In a similar fashion, it is often misconceived that the Athlon's 3 FP units (FP move, FP add, FP multiply) are responsible for it's higher x87 FP performance over the P4, which has 2 FP units (FP move, FP add/multiply). Yet at the same time, the P3 has the same basic FP unit organization as the P4 (and actually can only issue one FP uop/cycle vs. the P4's two), and still was very competitive with the Athlon at the same clock rate. Likewise, the Alpha EV6 and EV7 have two FP units vs. the Athlon's three (though the former are more symmetric IIRC), while the EV7 at 1.2GHz may come close to doubling the SPECFP 2K performance of the 1.8 GHz Athlon XP. In practice, FP performance is more determined by reorder window size, cache and system bandwidth, pipelined instruction latencies, and ISA characteristics among other things. Also, in the case of the P4, it is limited to fetching 1 FXCH instruction/cycle out of its trace cache (vs. the P3 and Athlon's 3); the FXCH instruction is heavily used in modern x87 software to attempt to emulate x87's FP stack into a flat register file. I've also read that the P4 is more sensitive to memory data alignment than previous x86 cores.
edit:
I'll try to be a little more clear on the width of the P4 and Athlon's pipeline. For the front-end (fetch, decode (for the Athlon), register rename and dispatch), the Athlon can fetch up to 3 x86 instructions/cycle and decode them into 3 to 6 uops...a register-memory x86 arithmetic operation gets decoded into a single register-register arithmetic uop and a load/store uop, while a register-register x86 instruction gets decoded into a single uop. It can then rename (72 total renaming registers) and dispatch up to 3 uops/cycle to the back-end's reorder buffers. In contrast, the P4 fetches up to 3 uops/cycle (actually 6 uops every other cycle) from its trace cache, and renames (126 total renaming registers)/dispatches 3 uops/cycle into the back end.

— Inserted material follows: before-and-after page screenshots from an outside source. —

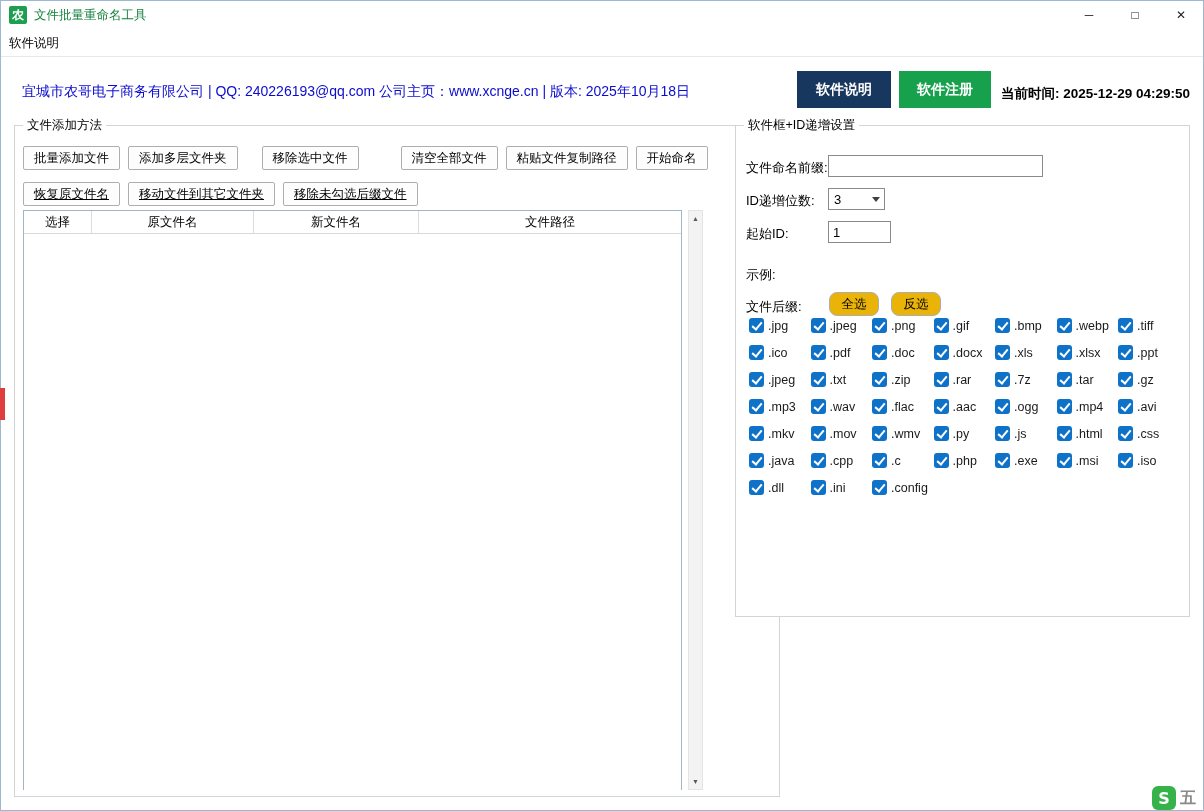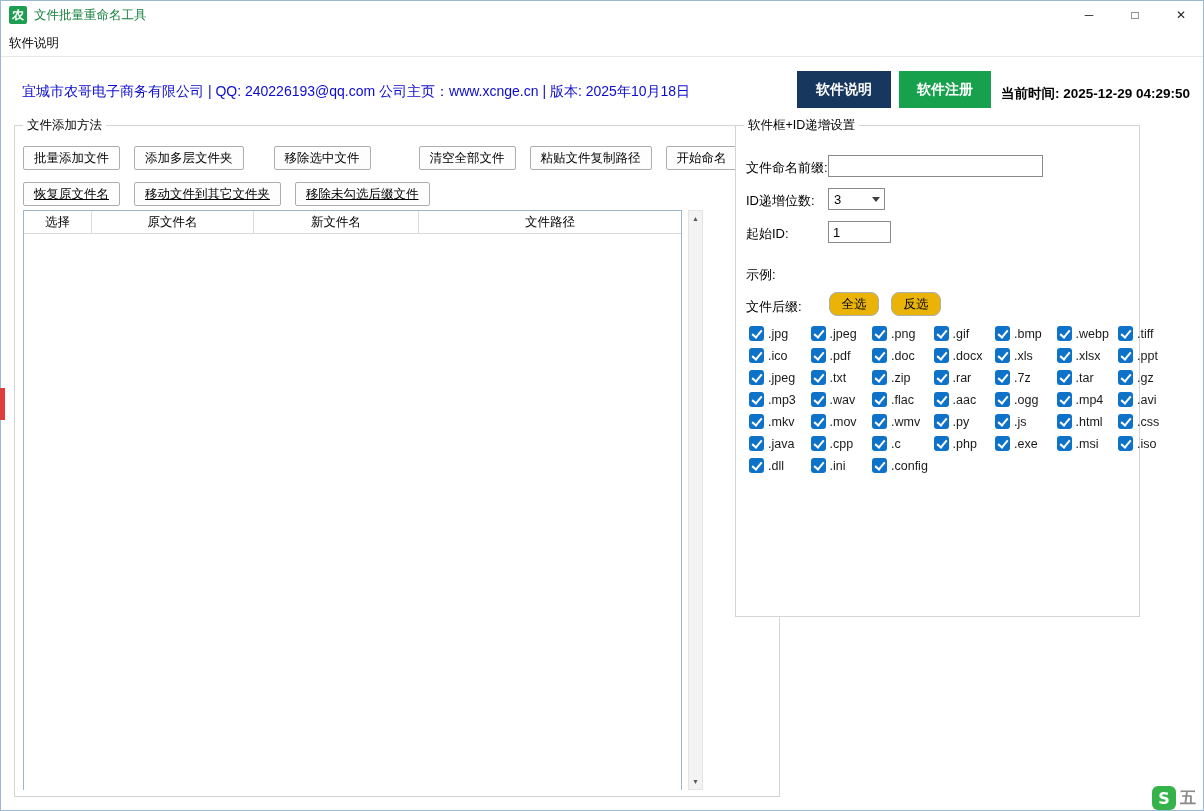--- a/index.html
+++ b/index.html
@@ -28,7 +28,7 @@
   
   .groupbox{position:absolute;border:1px solid #d4d4d4;background:#fff;}
   .gb-left{left:14px;top:125px;width:766px;height:672px;}
-  .gb-right{left:735px;top:125px;width:405px;height:492px;text-decoration:underline;}
+  .gb-right{left:735px;top:125px;width:455px;height:492px;text-decoration:underline;}
   .gb-label{position:absolute;top:-9px;left:8px;background:#fff;padding:0 4px;font-size:12.5px;color:#000;}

In the back end (schedule, execution and retirement), the P4 has a reorder window size of 128 instructions vs. the Athlon's 72. The Athlon can issue 3 integer execution uops/cycle, 3 address generation uops/cycle (which then issue to a 2 uop/cycle load/store unit), and 3 FP uops/cycle (one FP move, one FP add, one FP multiply). The P4, in contrast, shares some issue ports between its integer and FP units. It can issue 6 uops/cycle from four ports, two of which issue 2 uops/cycle since the two "double-speed" ALUs can each issue two (dependent or non-dependent) arithmetic uops/cycle. The lesser-used non-ALU integer execution unit is "normal speed." Also, the P4's memory units handle both address generation and load/stores (unlike the Athlon's, which are seperate). Thus port-0 can issue a single uop in the first half of a clock cycle to either the first fast ALU or the FP-move unit; in the second half of a clock cycle, it can issue another uop to the fast ALU. Port 1 can issue a uop in the first half of a clock cycle to the second fast ALU, the "slow" ALU, or the FP-execute unit; likewise, in the second half of a clock cycle, it can issue another uop to the second fast ALU. Ports 3 and 4 for the load/store queue can respectively issue a load and a store uop each cycle. Finally, both the Athlon (IIRC) and P4 retire 3 uops/cycle.